Un ponton ? Une sorte de barge de luxe sottement arrimée au bord, singeant maladroitement l’esthétique des paquebots avec un goût de nouveaux riches. Méga-Véranda ou maxi-verrue ? Qu’importe la laideur, car on n’y est bien qu’à l’intérieur, dont le point de vue sur Nantes est effectivement époustouflant. Tant pis pour les autres qui n’auront jamais le ticket d’entrée. C’est bien dans l’esprit du temps sarkozyste : Je vous enfume avec mon 4×4, je vous snobe avec mes Rolex et je m’impose avec mes balcons arrogants sur le voisinage. Tant pis pour le bien public commun. Et malheur aux prolos, aux citoyens ordinaires, aux promeneurs, aux enfants et aux poètes.

Et plus c’est gros, plus ça marche ! Car pour inaugurer ce machin,

c’est le MEDEF qui invite (54 euros la soirée quand même).

Ce sera le lundi 4 juillet, sous le titre parfaitement cynique de « Jouons collectif »
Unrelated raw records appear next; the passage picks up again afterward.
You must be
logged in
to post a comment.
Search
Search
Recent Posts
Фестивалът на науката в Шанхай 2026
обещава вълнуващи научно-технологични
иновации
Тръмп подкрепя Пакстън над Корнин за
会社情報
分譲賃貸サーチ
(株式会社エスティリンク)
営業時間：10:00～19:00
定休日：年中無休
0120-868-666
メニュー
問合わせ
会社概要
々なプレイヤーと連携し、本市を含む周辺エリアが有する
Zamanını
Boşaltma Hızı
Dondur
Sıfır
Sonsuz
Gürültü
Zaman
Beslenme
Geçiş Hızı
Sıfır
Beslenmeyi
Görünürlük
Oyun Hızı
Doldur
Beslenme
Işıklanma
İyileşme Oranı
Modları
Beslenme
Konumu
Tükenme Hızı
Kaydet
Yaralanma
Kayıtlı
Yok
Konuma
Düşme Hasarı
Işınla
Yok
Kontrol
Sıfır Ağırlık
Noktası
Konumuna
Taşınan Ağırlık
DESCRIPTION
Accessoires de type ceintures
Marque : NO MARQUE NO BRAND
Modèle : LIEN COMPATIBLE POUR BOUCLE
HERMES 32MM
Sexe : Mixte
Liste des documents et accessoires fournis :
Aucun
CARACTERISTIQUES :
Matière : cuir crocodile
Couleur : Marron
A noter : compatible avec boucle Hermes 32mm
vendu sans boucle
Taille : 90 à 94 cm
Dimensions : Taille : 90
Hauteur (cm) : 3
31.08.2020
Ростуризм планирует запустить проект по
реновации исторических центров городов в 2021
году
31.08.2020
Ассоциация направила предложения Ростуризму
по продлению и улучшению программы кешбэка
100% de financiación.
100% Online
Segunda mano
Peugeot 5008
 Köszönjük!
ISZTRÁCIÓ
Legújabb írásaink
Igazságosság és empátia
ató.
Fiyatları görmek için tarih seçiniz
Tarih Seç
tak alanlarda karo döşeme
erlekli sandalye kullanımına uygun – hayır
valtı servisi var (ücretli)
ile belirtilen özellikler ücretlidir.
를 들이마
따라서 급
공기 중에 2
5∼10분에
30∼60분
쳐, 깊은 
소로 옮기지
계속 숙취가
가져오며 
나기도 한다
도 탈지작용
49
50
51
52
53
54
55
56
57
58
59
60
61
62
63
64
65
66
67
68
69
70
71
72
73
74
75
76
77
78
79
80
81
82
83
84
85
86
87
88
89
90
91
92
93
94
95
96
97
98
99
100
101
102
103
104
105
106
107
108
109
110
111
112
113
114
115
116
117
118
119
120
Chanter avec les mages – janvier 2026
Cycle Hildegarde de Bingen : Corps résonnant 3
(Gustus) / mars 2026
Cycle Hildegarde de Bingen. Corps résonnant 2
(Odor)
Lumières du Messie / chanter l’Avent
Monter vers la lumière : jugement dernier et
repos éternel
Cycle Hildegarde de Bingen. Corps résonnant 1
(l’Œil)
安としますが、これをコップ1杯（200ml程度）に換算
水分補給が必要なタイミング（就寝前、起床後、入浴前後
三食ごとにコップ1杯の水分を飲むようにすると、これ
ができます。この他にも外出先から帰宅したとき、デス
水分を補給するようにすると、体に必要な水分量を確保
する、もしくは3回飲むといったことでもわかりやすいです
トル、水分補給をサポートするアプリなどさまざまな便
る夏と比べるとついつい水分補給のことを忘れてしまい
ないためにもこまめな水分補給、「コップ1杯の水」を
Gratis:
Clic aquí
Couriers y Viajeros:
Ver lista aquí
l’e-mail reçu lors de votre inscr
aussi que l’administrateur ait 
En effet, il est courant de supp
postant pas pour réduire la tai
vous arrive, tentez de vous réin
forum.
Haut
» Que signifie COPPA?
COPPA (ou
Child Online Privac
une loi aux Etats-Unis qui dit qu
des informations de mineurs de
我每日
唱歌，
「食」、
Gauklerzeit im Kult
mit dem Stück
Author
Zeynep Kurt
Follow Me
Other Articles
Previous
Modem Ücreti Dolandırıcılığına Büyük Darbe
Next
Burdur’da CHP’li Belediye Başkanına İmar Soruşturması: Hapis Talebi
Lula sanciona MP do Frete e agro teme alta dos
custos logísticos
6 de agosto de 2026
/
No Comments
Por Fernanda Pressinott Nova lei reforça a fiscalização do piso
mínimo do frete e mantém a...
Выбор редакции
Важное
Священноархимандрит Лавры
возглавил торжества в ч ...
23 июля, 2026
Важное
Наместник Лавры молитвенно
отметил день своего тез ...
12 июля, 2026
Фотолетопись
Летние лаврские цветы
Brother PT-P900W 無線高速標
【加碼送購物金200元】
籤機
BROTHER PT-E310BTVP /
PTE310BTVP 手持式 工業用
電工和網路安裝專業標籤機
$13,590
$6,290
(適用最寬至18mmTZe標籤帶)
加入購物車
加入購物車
http://www.medef-44.fr/evenements/jules-verne-de-lentre…prise

http://www.medef-44.fr/programme-23e-jules-verne-de-len….html

Pour cette charmante soirée, il y aura bien entendu le gratin du patronat nantais, la présence du Préfet et de quelques élus, sans oublier la caution inévitable d’un bureaucrate de la CFDT, et l’apport indispensable de Jean Blaise himself pour la culture touristiquée, sans oublier, pour le supplément d’âme, un philosophe télégénique, Vincent Cespedes (note 1 plus bas), presque aussi beau gosse que BHL, pour faire croire qu’on peut être de gauche sans déranger personne.

Jules Verne, réveille toi, nous aussi, nous serons de la Fête.

Le lundi 4 juillet 2011 à partir de 17 heures, il serait heureux de réunir tous les narquois et les narquoises de Nantes face au ponton du Nantilus, pour observer le ballet des arrivants, pour huer tous les affreux, pour partager sur place l’apéro des manants, pour illustrer le génie de la France d’en bas, pour montrer que n’est pas encore morte Nantes-la-belle-et-la-rebelle…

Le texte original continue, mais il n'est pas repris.